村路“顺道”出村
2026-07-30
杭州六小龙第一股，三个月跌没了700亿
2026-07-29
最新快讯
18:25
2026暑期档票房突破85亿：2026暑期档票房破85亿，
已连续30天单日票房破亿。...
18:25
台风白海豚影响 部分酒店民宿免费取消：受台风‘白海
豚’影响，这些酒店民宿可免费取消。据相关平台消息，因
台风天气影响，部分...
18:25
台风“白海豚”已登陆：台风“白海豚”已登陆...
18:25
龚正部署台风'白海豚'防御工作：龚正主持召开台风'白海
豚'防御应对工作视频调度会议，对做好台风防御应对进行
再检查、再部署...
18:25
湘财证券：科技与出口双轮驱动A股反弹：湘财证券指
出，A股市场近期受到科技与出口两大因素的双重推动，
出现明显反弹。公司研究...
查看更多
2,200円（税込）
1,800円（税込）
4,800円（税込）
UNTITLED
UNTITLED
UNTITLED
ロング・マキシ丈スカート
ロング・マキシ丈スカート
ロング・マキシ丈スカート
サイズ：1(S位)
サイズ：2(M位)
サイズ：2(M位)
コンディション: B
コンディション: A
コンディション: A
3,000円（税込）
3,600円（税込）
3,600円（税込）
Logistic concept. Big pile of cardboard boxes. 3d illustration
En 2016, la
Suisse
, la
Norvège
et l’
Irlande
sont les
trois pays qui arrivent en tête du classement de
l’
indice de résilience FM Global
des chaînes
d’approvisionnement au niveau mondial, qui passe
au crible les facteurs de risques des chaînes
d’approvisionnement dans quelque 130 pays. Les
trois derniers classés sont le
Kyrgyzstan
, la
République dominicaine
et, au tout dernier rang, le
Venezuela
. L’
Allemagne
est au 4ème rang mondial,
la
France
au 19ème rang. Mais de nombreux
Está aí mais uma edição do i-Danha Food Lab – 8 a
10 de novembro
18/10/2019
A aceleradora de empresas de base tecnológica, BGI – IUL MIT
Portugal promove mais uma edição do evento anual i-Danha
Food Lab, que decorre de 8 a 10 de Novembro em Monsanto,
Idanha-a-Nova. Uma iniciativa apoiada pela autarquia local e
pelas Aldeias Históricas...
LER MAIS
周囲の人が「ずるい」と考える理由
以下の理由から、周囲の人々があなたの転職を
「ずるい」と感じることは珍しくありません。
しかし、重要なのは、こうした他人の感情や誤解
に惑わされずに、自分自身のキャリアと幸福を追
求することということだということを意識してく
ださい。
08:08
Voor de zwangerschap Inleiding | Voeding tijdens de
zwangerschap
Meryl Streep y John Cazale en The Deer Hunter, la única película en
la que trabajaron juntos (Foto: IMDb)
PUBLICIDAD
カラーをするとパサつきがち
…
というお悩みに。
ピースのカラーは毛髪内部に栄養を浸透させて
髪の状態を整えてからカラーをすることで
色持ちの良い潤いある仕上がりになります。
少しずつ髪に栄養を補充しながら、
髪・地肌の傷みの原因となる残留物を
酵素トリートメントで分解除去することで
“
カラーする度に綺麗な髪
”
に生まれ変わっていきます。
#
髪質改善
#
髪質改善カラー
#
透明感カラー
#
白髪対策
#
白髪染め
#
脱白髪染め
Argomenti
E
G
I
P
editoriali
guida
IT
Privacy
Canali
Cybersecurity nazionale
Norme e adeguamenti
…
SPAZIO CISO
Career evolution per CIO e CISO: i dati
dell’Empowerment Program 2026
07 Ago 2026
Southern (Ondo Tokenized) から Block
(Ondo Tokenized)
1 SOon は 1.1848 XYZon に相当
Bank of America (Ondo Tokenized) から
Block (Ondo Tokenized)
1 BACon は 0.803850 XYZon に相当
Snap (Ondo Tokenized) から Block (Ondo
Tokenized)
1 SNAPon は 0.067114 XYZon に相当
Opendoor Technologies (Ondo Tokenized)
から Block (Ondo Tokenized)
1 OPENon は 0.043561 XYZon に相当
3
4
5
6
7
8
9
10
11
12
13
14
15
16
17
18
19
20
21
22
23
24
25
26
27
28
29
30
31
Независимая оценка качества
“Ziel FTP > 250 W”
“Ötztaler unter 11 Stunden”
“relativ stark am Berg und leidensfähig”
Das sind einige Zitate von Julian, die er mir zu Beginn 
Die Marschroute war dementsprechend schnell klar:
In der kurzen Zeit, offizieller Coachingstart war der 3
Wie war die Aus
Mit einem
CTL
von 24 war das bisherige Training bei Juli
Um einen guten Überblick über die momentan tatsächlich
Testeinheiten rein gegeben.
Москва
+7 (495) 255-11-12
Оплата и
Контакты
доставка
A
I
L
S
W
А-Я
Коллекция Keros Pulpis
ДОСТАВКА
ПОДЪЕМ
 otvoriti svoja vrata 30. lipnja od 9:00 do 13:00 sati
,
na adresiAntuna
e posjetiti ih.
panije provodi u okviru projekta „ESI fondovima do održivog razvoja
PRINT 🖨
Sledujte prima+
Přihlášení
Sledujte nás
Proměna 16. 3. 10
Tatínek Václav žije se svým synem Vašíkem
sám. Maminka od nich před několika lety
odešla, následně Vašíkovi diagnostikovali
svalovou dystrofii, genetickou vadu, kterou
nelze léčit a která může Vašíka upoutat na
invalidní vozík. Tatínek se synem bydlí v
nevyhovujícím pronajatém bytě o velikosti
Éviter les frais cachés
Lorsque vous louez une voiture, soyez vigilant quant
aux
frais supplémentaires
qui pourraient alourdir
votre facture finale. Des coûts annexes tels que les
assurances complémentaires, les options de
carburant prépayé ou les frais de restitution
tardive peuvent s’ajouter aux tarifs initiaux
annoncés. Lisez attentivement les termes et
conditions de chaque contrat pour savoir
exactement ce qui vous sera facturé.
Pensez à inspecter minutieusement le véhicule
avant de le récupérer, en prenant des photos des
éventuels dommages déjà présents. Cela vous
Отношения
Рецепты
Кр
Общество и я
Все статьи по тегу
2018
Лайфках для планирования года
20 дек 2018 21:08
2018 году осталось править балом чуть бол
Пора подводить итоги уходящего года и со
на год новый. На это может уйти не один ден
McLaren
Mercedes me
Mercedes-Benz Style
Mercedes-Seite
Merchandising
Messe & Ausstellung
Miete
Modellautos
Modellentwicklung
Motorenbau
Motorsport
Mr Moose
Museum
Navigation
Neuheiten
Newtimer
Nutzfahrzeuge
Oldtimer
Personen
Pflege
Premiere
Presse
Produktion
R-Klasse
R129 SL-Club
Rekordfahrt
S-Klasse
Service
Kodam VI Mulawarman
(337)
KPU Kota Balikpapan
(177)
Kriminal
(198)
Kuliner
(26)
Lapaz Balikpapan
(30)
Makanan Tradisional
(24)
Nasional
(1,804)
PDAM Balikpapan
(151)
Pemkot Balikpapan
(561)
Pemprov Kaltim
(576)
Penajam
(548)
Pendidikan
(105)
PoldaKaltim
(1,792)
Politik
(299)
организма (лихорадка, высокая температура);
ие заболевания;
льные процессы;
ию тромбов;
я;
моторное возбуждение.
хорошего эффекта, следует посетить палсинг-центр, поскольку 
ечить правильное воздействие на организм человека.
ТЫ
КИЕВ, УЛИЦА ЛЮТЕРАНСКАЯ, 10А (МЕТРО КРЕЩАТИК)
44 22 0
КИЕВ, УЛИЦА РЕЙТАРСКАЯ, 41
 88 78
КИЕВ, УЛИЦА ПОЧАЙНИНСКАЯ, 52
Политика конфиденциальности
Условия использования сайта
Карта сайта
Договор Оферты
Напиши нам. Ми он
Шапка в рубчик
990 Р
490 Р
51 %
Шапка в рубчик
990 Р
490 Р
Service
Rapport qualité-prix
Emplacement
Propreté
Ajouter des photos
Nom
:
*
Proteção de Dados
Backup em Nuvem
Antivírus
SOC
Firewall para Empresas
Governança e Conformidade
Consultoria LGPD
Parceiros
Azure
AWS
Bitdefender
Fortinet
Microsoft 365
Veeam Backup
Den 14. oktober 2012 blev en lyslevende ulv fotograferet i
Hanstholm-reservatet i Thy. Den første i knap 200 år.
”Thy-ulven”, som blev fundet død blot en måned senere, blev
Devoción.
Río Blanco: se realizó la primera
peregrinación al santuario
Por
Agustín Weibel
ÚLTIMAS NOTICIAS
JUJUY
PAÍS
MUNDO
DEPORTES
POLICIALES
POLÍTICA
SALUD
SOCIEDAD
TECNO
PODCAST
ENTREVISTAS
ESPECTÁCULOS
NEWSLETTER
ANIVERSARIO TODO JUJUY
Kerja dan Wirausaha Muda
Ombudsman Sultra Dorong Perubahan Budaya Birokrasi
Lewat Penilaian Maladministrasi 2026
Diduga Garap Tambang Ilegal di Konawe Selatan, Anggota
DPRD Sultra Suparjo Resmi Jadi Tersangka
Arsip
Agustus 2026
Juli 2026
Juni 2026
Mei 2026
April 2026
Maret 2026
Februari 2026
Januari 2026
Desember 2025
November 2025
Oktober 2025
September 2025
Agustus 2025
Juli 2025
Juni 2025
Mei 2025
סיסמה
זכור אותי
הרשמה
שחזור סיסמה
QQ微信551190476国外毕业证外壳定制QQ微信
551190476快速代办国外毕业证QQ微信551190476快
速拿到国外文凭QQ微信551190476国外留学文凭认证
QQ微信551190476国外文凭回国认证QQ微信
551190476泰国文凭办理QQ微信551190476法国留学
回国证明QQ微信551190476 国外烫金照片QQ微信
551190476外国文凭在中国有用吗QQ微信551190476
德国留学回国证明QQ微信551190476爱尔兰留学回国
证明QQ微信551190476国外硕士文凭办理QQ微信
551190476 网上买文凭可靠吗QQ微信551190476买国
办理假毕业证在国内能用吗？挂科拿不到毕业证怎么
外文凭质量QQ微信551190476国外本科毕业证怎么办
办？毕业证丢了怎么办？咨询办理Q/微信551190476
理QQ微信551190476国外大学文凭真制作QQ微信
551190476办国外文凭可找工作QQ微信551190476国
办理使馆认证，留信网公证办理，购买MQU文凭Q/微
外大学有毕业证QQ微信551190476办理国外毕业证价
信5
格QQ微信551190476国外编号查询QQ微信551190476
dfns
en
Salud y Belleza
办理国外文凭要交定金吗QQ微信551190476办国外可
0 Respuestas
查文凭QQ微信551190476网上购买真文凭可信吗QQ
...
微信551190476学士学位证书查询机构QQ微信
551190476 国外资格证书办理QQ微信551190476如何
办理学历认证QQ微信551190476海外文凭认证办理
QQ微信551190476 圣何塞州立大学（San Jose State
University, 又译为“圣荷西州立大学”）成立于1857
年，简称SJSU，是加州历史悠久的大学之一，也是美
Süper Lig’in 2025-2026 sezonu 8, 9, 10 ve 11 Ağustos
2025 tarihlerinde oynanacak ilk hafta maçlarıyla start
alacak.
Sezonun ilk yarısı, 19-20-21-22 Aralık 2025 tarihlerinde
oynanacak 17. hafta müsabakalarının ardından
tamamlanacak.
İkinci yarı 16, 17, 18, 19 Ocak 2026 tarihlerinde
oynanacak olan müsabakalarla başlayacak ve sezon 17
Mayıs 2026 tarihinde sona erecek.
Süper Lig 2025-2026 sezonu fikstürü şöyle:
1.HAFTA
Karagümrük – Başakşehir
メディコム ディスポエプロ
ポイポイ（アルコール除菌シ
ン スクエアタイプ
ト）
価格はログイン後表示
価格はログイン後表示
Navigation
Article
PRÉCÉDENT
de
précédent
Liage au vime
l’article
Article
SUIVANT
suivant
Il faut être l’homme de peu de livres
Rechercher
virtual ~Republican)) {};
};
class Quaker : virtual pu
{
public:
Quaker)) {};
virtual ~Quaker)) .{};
● ● ● ● ●
[Assignment]: Taking the entries above, write out exactly each line from the one holding "ピースのカラーは毛髪内部に栄養を浸透させて" to the one holding "dell’Empowerment Program 2026", both included, and stop there.

[The answer]:
ピースのカラーは毛髪内部に栄養を浸透させて
髪の状態を整えてからカラーをすることで
色持ちの良い潤いある仕上がりになります。
少しずつ髪に栄養を補充しながら、
髪・地肌の傷みの原因となる残留物を
酵素トリートメントで分解除去することで
“
カラーする度に綺麗な髪
”
に生まれ変わっていきます。
#
髪質改善
#
髪質改善カラー
#
透明感カラー
#
白髪対策
#
白髪染め
#
脱白髪染め
Argomenti
E
G
I
P
editoriali
guida
IT
Privacy
Canali
Cybersecurity nazionale
Norme e adeguamenti
…
SPAZIO CISO
Career evolution per CIO e CISO: i dati
dell’Empowerment Program 2026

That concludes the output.